Mike, I will try the "Patch 1" from the link and update you accordingly. for patching I am using SLES 10 machine. Hence I posted it on the different thread. I see the panics on both Redhat 5 and SLES 10. regards, Sudhir
Mike, I will try the "Patch 1" from the link and update you accordingly. for patching I am using SLES 10 machine. Hence I posted it on the different thread. I see the panics on both Redhat 5 and SLES 10. Since we started developement during redha5 beta we cleaned up our code to use "scsi_do_req" and scsi_request and went ahead with "scsi_execute_async" functionality. Its too late in the program already to make changes to use block layer functions. If we can workaround using the patch we will go a head with the current changes and start heading in the direction you suggested using block layer functions. regards, Sudhir
Sudhir, How did you guys get that scatterlist with the offset at the end? Are you guys using something like sg iovecs or did you use multiple kmallocd buffers? You may just want to use alloc_page or alloc_pages like sg and st are now.

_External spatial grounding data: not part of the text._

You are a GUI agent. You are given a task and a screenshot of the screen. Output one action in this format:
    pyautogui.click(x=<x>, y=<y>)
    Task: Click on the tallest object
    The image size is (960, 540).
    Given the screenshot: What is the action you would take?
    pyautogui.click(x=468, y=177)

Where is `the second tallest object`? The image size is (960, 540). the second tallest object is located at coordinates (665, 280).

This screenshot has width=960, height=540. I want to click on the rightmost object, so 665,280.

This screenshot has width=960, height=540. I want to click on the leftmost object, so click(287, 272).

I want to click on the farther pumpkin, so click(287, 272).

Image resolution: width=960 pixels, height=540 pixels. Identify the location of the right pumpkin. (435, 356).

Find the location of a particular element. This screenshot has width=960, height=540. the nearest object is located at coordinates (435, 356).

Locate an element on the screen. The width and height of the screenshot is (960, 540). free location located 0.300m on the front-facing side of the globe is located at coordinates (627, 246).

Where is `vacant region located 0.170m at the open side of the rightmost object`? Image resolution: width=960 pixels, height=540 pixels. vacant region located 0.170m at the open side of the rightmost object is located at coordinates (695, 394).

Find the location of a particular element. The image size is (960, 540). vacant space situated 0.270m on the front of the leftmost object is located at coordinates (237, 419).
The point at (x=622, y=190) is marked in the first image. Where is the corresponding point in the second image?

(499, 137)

Mike, We register to scsi_host_template's queue command interface. I am passing the request_buffer and request_bufferlen that we get through the scsi_cmnd from queuecommad directly to the scsi_execute_async. We are not using sgiovecs, we are not allocating buffers for the scsi_cmnd. Sudhir
I applied the patch to SLES 10 and SLES 10 SP1 since the source code was readily available and I compiled only "scsi_mod". The problem was reproduced in those distributions as well. With the patch the IO's are running successfuly for more than 12 hours on 1 system running SLES 10 and another running SLES 10 SP1. Is there a documentation of how to get the RHEL source code and compile it. I guess the patch is very trivial, since KABI promised the availabliity of "scsi_execute_async" we went ahead and used it. What is the mechanism to apply the patch to go into Redhat 5 ? since the release is very close ? Sudhir
(In reply to comment #9) > I guess the patch is very trivial, since KABI promised the availabliity > of "scsi_execute_async" we went ahead and used it. I am not sure if we made any promise we would support it like how you are using it though. It was only meant to support what is in the upstream kernel. If your code is not upstream and you never try to get it there, it is very difficult for people to guess what you want to do.

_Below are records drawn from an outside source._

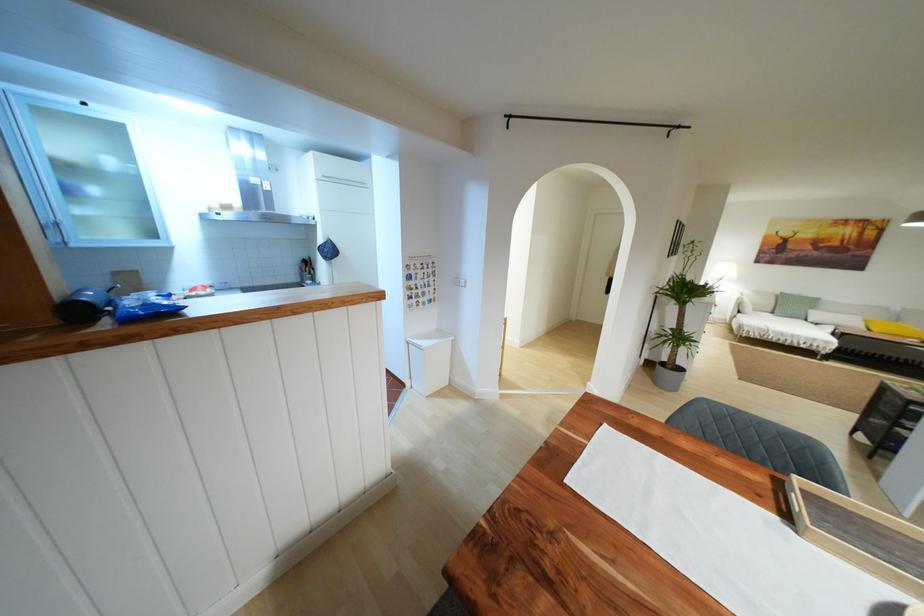
I want to click on grey plant pot, so click(x=669, y=377).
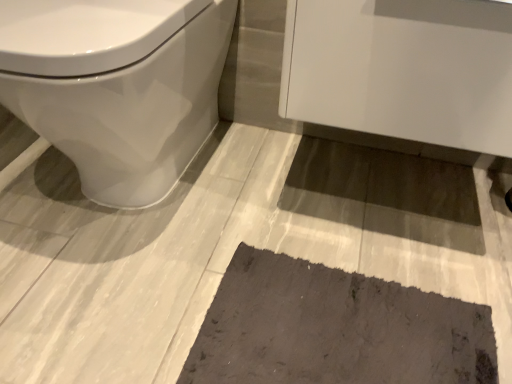
Find the location of `vacant area to the left of dark gray textured bath mat at lower center`. vacant area to the left of dark gray textured bath mat at lower center is located at coordinates (129, 283).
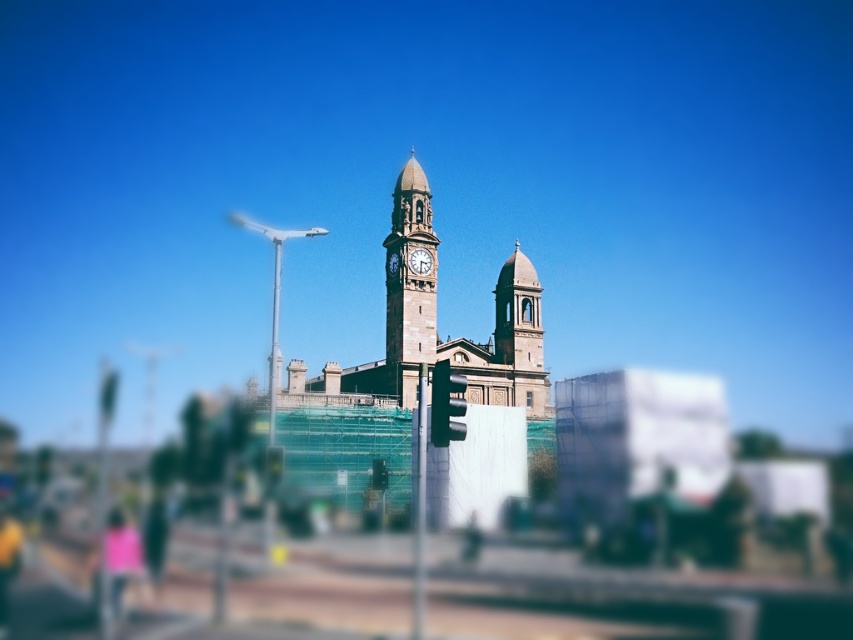
Based on the photo, you are a delivery drone that needs to land between the white stone clock at center and the green metallic clock tower at center. The minimum safe distance required for landing is 10 feet. Can you safely land in that space?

LSI, have you guys found a workaround? Given your usage comments upstream, the only thing I could think of is to clone bios and bvecs from incoming requests, stick the clones on a new request, then send new request with blk_rq_execute_no_wait. If the request did not have a bio then you would have to set the data field to the data field of the incoming request (this would not work for scatterlists but only data buffers).
Mike, Currently we are working around the problem by not calling the scsi_execute_async and scsi_execute_req. Soon we will try to follow your suggestion and clone the bios and bvecs. This problem can be closed since in future you are going to remove the scsi_execute_async totally. Thanks for all your help. regards, Sudhir
Closing per Comment #15.